The C.S.D.E. has issued new safety guidelines for all schools to follow in Connecticut to help protect students and teachers. In accordance with these recommendations, these are the topics parents should be addressing with their children before classes begin:
- Screenings: Parents and students should keep a close eye on their health to help avoid unnecessary exposure to others. If a child has a fever or feels unwell, keep them home from school to protect the health of others in the school environment. Teach your family how to identify the signs of COVID-19 as defined by the Center for Disease Control and Prevention (C.D.C.) to ensure you are staying on top of your health.
- Masks: As stated in the current guidelines, students who attend in-person classes are expected to wear masks and face coverings in school that completely cover the nose and mouth while inside of the building. Students who possess a doctor’s note exempting them from this rule may still be allowed to attend. Check with your school directly before classes begin to clarify the final mask policy.

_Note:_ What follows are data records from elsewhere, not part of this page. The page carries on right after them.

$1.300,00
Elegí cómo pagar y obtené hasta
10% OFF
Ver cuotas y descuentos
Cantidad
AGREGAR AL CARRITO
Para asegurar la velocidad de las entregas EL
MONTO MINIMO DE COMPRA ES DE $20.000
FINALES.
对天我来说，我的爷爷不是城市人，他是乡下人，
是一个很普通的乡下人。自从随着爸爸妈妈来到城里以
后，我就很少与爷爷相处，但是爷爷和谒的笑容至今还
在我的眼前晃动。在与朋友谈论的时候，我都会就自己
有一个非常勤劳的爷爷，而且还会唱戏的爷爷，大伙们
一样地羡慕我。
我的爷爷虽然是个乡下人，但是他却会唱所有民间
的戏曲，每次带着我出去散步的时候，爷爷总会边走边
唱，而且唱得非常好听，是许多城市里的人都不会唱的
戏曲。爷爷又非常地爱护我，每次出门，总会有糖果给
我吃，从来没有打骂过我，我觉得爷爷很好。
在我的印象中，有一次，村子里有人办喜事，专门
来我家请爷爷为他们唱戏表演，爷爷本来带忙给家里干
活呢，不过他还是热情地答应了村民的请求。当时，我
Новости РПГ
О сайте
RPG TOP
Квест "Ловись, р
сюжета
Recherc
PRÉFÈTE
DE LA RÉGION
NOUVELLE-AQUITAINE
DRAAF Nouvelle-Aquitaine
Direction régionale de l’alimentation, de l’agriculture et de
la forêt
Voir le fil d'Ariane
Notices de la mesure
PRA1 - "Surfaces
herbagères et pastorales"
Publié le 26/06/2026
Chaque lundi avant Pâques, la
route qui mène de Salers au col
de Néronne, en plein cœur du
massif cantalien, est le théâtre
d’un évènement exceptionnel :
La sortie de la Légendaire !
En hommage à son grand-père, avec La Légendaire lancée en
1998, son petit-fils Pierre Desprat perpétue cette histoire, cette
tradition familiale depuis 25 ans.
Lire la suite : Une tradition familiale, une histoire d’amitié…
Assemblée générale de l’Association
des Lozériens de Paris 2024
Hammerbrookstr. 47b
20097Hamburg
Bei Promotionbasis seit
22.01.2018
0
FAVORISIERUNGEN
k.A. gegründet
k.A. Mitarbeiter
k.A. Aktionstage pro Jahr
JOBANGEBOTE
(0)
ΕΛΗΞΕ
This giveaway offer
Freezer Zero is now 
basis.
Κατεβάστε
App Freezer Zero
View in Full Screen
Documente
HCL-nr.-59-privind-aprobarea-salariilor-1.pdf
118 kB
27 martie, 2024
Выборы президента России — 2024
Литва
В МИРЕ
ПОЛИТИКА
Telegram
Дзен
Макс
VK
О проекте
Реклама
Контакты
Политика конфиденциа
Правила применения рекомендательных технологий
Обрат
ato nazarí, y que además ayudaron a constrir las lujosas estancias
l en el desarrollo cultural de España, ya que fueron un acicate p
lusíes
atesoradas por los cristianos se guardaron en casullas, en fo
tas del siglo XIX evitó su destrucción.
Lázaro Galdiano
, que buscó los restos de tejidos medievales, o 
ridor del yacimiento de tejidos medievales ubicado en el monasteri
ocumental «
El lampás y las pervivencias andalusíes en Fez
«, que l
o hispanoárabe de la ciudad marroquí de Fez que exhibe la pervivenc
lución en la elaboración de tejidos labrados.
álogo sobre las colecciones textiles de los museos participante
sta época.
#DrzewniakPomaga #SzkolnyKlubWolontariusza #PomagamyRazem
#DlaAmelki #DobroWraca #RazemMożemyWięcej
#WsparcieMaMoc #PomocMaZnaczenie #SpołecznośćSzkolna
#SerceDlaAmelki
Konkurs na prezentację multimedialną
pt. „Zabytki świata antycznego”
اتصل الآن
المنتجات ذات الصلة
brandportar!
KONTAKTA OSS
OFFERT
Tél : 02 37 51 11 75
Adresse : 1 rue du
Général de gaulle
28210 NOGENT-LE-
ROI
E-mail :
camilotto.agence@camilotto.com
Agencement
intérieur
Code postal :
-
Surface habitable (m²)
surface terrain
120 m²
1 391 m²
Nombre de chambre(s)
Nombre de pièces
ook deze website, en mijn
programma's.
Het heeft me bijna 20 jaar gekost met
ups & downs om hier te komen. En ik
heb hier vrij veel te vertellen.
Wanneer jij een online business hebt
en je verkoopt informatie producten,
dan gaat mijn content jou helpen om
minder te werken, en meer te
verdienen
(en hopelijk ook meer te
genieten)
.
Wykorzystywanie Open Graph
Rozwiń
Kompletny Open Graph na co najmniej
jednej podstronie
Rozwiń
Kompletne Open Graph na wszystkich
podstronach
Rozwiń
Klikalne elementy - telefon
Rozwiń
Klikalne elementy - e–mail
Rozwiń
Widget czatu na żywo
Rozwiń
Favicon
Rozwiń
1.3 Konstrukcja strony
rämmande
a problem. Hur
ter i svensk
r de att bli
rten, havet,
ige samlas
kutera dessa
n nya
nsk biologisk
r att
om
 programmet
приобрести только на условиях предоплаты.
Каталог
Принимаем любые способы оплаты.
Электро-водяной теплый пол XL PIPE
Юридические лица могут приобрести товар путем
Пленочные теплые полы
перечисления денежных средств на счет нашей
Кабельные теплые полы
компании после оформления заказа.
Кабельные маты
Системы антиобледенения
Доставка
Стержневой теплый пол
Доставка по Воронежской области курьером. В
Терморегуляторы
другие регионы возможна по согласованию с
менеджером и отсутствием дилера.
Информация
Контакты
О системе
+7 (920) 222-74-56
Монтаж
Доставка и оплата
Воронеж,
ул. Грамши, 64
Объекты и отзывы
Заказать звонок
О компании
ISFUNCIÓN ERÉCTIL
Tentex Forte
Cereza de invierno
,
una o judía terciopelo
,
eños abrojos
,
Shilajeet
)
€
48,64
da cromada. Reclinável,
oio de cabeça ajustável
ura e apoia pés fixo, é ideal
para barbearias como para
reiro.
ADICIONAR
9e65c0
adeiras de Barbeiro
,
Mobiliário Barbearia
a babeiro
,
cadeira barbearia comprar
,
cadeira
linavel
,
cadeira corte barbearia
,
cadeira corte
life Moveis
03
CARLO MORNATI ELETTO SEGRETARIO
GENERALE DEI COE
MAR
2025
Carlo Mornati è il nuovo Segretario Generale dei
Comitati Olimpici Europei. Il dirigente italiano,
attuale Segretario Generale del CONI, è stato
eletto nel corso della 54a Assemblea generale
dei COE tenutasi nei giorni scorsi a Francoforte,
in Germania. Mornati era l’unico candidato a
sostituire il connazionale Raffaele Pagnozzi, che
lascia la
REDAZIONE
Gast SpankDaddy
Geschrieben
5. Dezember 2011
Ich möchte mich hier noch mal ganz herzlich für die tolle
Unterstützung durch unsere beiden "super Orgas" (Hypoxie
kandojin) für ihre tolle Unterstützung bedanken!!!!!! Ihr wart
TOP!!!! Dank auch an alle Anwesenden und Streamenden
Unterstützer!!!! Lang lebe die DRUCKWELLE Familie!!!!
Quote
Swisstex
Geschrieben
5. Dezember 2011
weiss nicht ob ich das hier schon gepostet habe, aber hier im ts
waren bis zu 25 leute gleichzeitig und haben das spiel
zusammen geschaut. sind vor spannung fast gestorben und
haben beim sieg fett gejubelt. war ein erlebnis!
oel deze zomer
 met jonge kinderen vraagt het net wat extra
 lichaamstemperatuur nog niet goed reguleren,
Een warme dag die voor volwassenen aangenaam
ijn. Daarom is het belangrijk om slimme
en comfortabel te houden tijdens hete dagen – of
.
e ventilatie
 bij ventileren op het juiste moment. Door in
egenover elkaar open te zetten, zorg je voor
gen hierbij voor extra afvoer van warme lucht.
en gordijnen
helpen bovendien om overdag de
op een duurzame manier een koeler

- Social Distancing: Review with your children the importance of social distancing while in school and on the bus. Being in a familiar environment with friends can cause children to revert to their typical methods of engaging with peers. Here’s how you can practice at home.
- Hand Washing and Hand Sanitizer: Schools are encouraged to practice frequent hand washing after and before activities. Hand sanitizers will also be provided in classrooms as a method of reducing the spread of the virus. Parents can review how to properly hand wash and use hand sanitizers before children begin these practices again in school. Young children who are not mature enough to dispense hand sanitizer should not be given these items to bring to school. Hand sanitizer products can be dangerous when ingested or used in excess.
- Transportation: Busses still plan to operate close to capacity with heightened health and safety protocols, including the use of masks and face coverings onboard. Busses with younger students are expected to have monitors to help encourage safe behaviors. Confirm your child’s bus route prior to the first day of in-person class and review the importance of following the new and old safety rules of riding on a bus to school, including using seatbelts (if available), keeping face masks on, sitting down when the bus is moving, and reducing distractions for the driver.
- Good Health Habits: Educating children on proper hygiene and health practices is more critical than ever as we continue to work together to keep our communities safe. Remind your child to always cover their face when sneezing or coughing, and to wash their hands often to reduce the spread of germs.
- Social-Emotional Needs: Returning to school post-pandemic is bound to have a social-emotional impact on our children in more ways than one. Parents who are concerned with their child’s social-emotional wellbeing should keep in close communication with teachers and staff for suggestions on how to address your child’s needs. For more information on positive mental health practices, contact the Connecticut Department of Health for resources in your area.
As safety and health advocates, our team at Jacobs & Wallace will continue to keep you updated on important changes and news covering schools reopening in Connecticut. We wish all families across the state a safe and happy start to the new school year!